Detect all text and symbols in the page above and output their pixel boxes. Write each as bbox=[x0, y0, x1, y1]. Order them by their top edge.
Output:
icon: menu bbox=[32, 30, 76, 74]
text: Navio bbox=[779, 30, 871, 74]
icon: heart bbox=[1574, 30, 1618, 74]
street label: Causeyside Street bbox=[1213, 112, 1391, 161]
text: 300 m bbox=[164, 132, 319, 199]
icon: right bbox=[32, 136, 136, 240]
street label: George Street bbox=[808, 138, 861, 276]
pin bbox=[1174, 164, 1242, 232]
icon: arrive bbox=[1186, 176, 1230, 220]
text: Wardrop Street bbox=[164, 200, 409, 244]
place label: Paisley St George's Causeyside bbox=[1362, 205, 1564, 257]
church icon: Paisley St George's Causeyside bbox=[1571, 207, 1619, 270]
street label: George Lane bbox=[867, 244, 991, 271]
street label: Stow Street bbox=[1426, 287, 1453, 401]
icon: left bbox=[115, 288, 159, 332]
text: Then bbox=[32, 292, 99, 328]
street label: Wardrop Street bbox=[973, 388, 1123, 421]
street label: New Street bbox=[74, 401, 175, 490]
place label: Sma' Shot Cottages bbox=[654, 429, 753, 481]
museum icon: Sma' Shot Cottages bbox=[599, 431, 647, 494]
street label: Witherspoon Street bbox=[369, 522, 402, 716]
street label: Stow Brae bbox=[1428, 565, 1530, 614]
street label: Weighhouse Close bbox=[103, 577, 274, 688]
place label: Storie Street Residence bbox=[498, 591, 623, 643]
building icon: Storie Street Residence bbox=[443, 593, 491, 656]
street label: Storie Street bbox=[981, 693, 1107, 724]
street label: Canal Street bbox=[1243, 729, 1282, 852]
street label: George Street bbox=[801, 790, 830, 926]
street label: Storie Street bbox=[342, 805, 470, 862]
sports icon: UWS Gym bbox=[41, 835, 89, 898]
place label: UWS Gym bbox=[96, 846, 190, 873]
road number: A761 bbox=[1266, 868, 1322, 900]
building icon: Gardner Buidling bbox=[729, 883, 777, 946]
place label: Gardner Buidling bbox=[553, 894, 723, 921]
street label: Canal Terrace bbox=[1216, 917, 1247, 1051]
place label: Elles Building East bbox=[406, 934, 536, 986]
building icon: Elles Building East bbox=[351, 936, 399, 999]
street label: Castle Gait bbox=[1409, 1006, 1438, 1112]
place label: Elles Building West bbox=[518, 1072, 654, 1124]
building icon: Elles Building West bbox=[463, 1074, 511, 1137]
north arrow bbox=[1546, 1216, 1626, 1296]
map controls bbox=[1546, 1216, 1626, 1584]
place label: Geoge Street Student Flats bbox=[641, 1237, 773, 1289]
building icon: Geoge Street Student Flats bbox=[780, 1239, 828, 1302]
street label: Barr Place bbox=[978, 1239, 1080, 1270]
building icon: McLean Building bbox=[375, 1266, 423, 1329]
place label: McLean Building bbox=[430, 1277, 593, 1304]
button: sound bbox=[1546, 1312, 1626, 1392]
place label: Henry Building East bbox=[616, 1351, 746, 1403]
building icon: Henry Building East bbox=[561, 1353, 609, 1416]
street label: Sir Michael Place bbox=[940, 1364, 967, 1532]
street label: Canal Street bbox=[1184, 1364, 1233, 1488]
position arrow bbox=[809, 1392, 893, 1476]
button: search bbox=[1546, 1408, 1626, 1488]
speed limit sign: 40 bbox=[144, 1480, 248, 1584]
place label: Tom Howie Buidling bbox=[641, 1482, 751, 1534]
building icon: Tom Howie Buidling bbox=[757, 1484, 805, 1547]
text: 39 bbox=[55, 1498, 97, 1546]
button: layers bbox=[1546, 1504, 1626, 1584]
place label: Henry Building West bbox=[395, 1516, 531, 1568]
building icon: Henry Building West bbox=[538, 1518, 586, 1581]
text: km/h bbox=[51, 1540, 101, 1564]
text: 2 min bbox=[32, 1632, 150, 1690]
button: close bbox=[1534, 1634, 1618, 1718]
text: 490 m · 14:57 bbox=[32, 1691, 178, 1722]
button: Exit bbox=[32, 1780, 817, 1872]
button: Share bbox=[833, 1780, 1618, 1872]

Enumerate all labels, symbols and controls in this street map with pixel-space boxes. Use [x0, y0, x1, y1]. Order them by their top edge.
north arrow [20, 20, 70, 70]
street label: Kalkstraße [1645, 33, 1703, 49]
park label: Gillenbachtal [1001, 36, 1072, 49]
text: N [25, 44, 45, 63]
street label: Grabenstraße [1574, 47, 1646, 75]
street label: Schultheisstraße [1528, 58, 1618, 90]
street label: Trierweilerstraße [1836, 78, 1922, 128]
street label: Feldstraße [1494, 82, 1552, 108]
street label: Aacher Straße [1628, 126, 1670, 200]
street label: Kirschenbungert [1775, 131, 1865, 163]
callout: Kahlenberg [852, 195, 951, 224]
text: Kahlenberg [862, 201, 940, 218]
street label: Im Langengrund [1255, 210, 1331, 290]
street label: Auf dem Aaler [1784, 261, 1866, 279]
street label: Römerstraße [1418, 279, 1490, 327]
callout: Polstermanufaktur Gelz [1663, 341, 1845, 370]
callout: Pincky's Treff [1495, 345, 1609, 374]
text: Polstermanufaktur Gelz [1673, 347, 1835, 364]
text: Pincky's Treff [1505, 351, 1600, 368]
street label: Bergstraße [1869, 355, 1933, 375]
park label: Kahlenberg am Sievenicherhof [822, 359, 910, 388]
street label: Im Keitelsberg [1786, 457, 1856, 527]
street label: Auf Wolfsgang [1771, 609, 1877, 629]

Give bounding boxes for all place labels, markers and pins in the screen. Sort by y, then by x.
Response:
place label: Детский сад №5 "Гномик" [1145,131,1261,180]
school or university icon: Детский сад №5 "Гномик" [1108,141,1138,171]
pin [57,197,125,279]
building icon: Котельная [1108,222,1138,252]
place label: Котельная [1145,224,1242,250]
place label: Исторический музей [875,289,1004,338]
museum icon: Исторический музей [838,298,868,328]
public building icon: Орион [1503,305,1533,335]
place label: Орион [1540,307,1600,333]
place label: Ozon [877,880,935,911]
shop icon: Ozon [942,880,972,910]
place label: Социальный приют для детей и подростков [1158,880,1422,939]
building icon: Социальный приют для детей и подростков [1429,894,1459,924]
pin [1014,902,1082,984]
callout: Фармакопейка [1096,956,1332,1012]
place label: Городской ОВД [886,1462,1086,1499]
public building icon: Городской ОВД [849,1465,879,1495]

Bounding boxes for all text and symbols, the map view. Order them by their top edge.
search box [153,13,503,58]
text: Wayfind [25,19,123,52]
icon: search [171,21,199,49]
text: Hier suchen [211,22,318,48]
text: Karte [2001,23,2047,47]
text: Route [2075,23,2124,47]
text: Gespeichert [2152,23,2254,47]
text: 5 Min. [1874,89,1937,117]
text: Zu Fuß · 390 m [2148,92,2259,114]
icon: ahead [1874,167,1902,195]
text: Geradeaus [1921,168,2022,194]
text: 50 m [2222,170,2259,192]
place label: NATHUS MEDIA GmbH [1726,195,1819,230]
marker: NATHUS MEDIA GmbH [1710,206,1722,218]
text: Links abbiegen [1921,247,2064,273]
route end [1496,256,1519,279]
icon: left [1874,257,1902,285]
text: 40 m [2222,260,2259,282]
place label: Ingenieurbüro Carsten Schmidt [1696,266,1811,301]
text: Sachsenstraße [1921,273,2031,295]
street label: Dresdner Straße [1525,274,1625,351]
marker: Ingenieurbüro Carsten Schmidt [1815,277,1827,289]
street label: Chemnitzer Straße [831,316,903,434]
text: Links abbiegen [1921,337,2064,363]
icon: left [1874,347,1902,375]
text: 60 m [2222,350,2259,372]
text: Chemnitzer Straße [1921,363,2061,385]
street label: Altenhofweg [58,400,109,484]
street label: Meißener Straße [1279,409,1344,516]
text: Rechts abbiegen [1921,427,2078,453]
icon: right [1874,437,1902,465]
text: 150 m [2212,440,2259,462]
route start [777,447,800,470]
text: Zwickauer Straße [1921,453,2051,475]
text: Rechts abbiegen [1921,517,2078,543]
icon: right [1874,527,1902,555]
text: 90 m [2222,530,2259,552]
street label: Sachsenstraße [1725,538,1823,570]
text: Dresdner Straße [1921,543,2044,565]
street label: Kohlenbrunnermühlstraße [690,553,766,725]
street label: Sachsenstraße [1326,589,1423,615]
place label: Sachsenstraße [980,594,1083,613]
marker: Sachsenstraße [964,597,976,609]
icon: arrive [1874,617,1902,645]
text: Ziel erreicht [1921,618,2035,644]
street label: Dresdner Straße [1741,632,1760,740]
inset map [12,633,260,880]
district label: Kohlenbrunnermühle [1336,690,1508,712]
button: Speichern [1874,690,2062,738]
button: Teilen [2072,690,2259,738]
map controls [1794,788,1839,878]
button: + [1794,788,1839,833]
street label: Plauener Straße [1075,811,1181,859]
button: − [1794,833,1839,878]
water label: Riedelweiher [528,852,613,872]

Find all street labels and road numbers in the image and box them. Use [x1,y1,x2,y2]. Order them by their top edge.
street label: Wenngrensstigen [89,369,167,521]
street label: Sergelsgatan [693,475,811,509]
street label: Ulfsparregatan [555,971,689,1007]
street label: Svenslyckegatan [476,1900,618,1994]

Your objective: Could you report every line of the material that contains the string "right"?

Result of the task:
icon: right bbox=[32, 136, 136, 240]
icon: right [1874,437,1902,465]
icon: right [1874,527,1902,555]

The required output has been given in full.